### READING PASSAGE
"""
Can drained begin race with drained end? If yes, then this atomic set
looks racy because drained end might be updating the counter at around
the same time. We should probably hold quiesce_lock?

> +    if (blk->quiesce_counter == 1) {
>          if (blk->dev_ops && blk->dev_ops->drained_begin) {
>              blk->dev_ops->drained_begin(blk->dev_opaque);
>          }
> @@ -2560,6 +2580,7 @@ static bool blk_root_drained_poll(BdrvChild *child)
>  {
>      BlockBackend *blk = child->opaque;
>      bool busy = false;
> +
>      assert(blk->quiesce_counter);
>  
>      if (blk->dev_ops && blk->dev_ops->drained_poll) {
> @@ -2576,14 +2597,21 @@ static void blk_root_drained_end(BdrvChild *child)
>      assert(blk->public.throttle_group_member.io_limits_disabled);
>      qatomic_dec(&blk->public.throttle_group_member.io_limits_disabled);
>  
> -    if (--blk->quiesce_counter == 0) {
> +    qemu_mutex_lock(&blk->quiesce_lock);
> +    qatomic_set(&blk->quiesce_counter, blk->quiesce_counter - 1);
> +    if (blk->quiesce_counter == 0) {
> +        /* After this point, new I/O will not sleep on queued_requests.  */
> +        qemu_mutex_unlock(&blk->quiesce_lock);
> +
>          if (blk->dev_ops && blk->dev_ops->drained_end) {
>              blk->dev_ops->drained_end(blk->dev_opaque);
>          }
> -        while (qemu_co_enter_next(&blk->queued_requests, NULL)) {
> -            /* Resume all queued requests */
> -        }
> +
> +        /* Now resume all queued requests */
> +        qemu_mutex_lock(&blk->quiesce_lock);
> +        qemu_co_enter_all(&blk->queued_requests, &blk->quiesce_lock);
>      }
> +    qemu_mutex_unlock(&blk->quiesce_lock);
>  }
>  
>  bool blk_register_buf(BlockBackend *blk, void *host, size_t size, Error **errp)
"""
### AVAILABLE DATA
"""
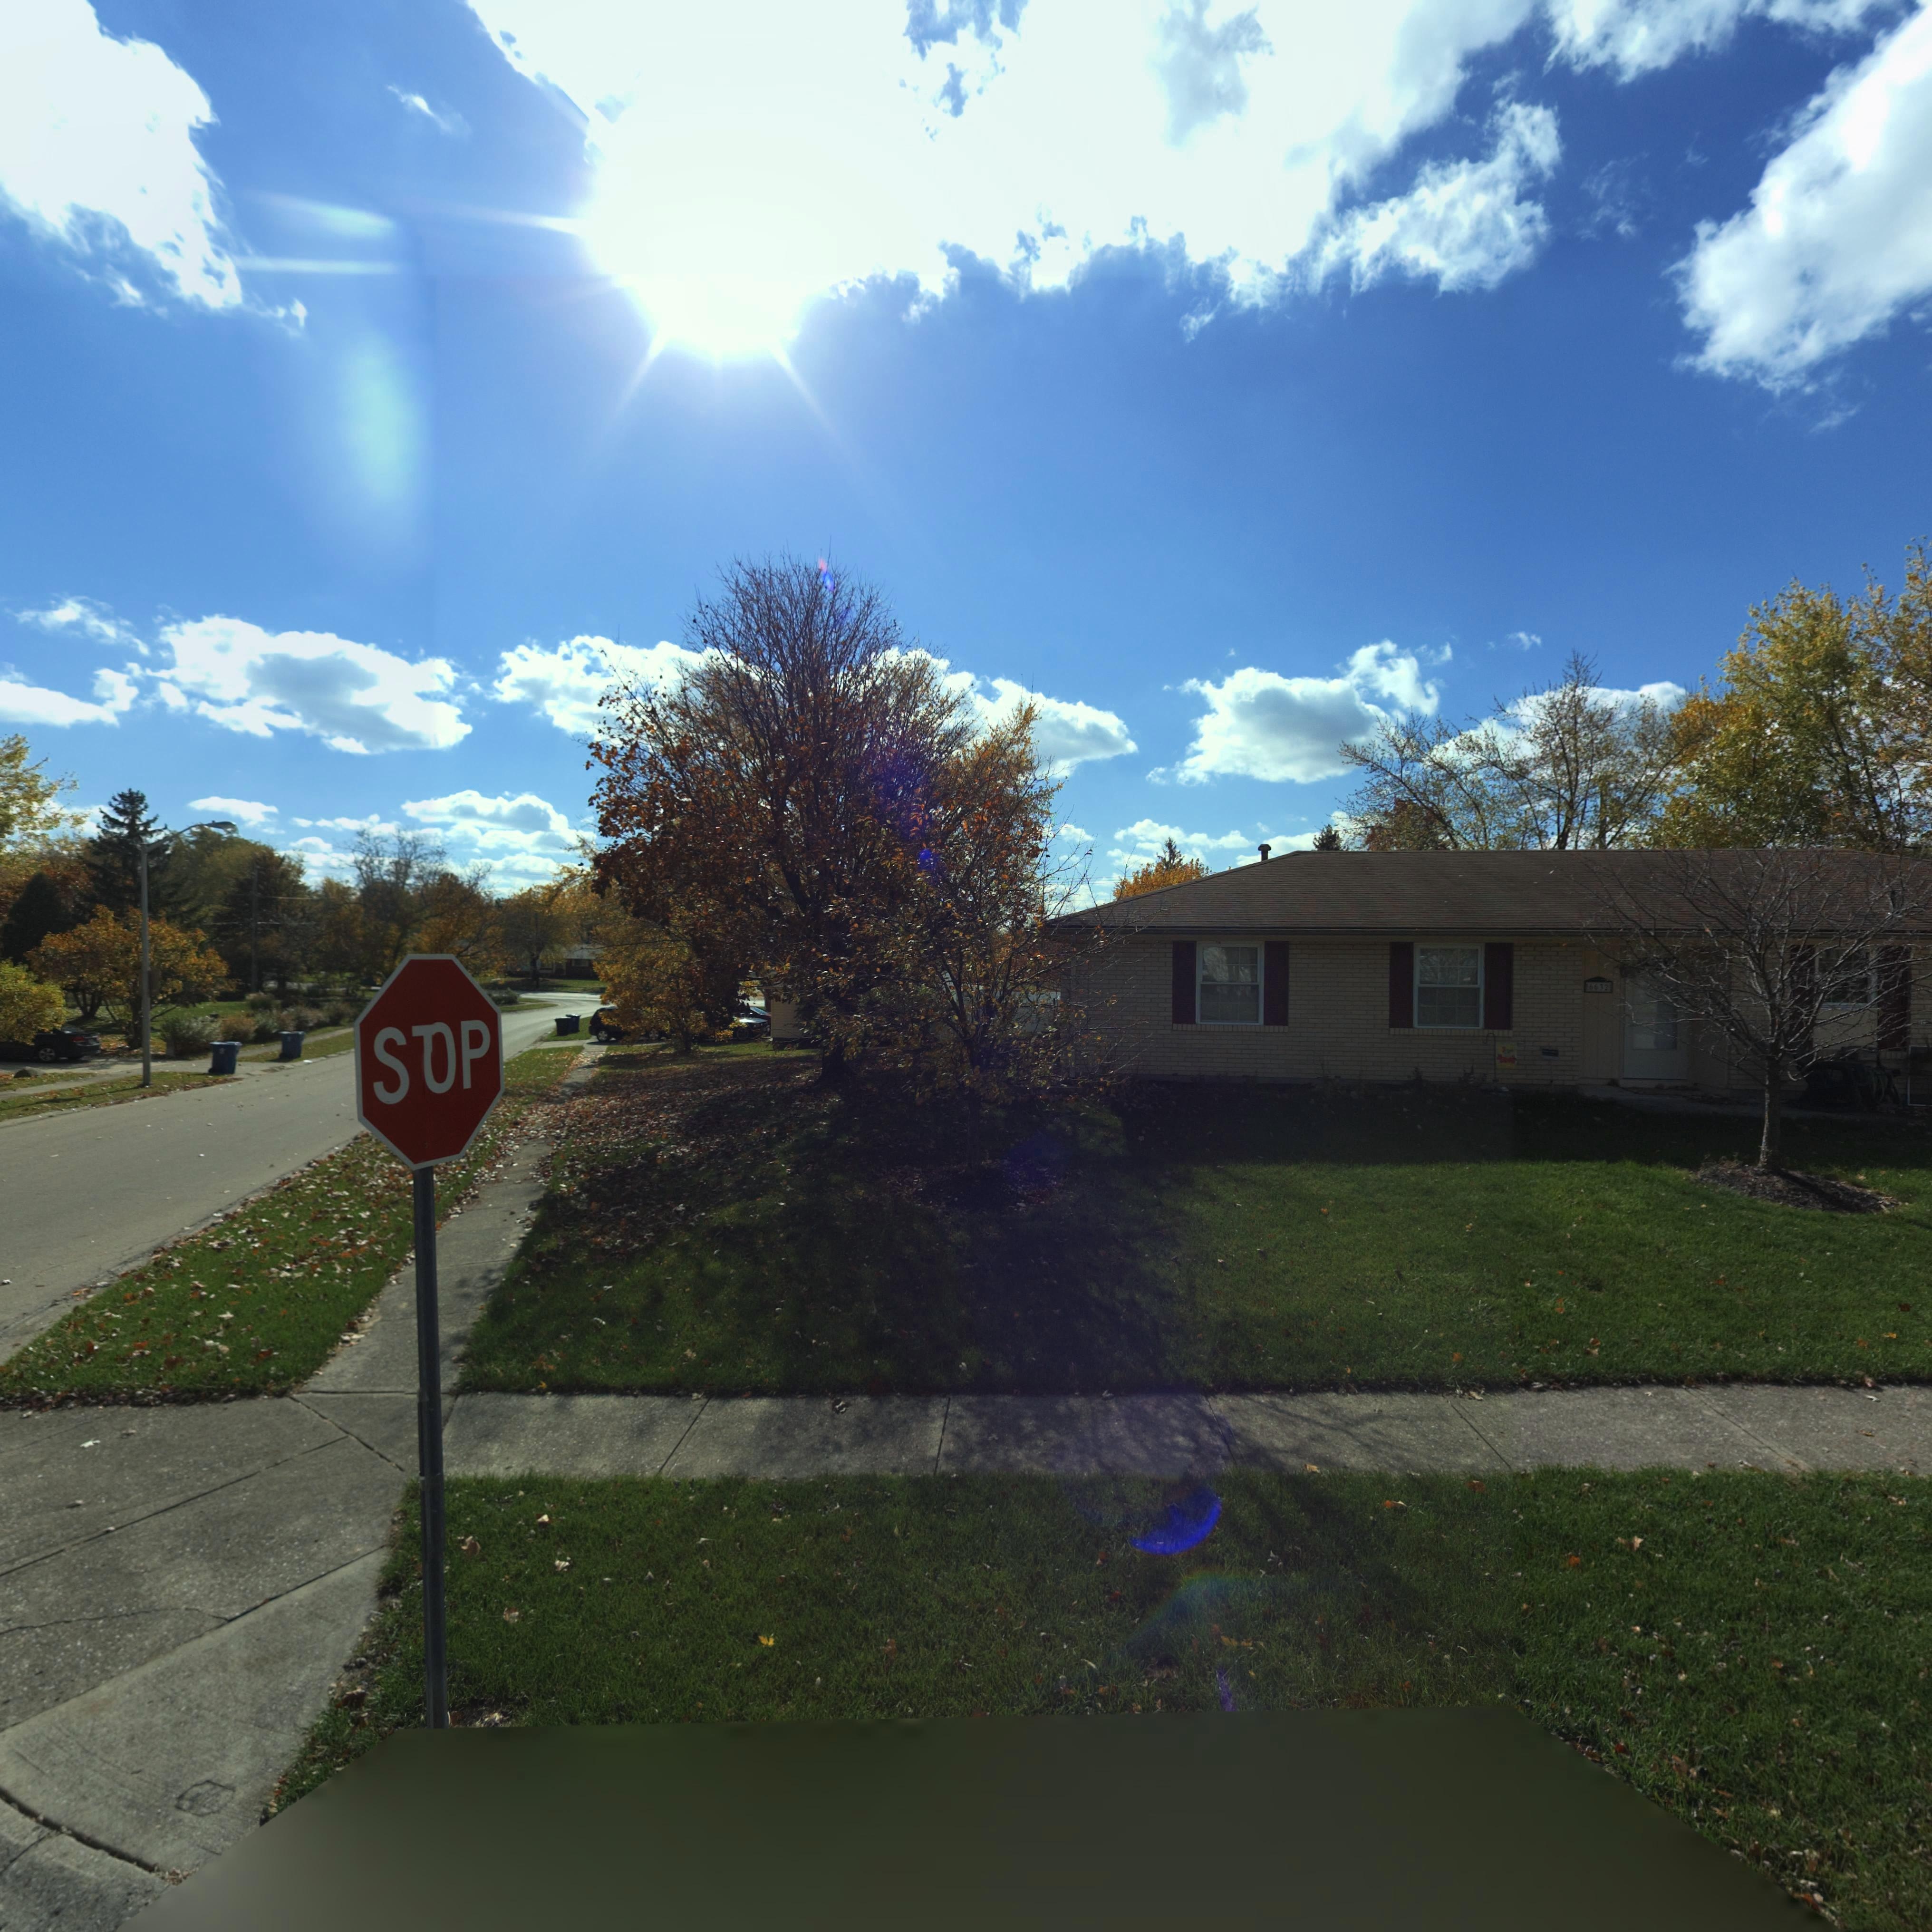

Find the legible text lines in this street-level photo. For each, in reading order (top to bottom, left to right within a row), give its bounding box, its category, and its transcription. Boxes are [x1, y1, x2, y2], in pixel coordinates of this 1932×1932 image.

[1589, 983, 1609, 991] StreetNumber: 6632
"""
### STATED TASK
Answer these from the code review passage:
1. Which lock does the reviewer suggest holding?
2. In blk_root_drained_poll, what value does the assert check?
3. In the new version of blk_root_drained_end, which function resumes all queued requests?

### REPLY TO THE EXERCISE
1. quiesce_lock
2. blk->quiesce_counter
3. qemu_co_enter_all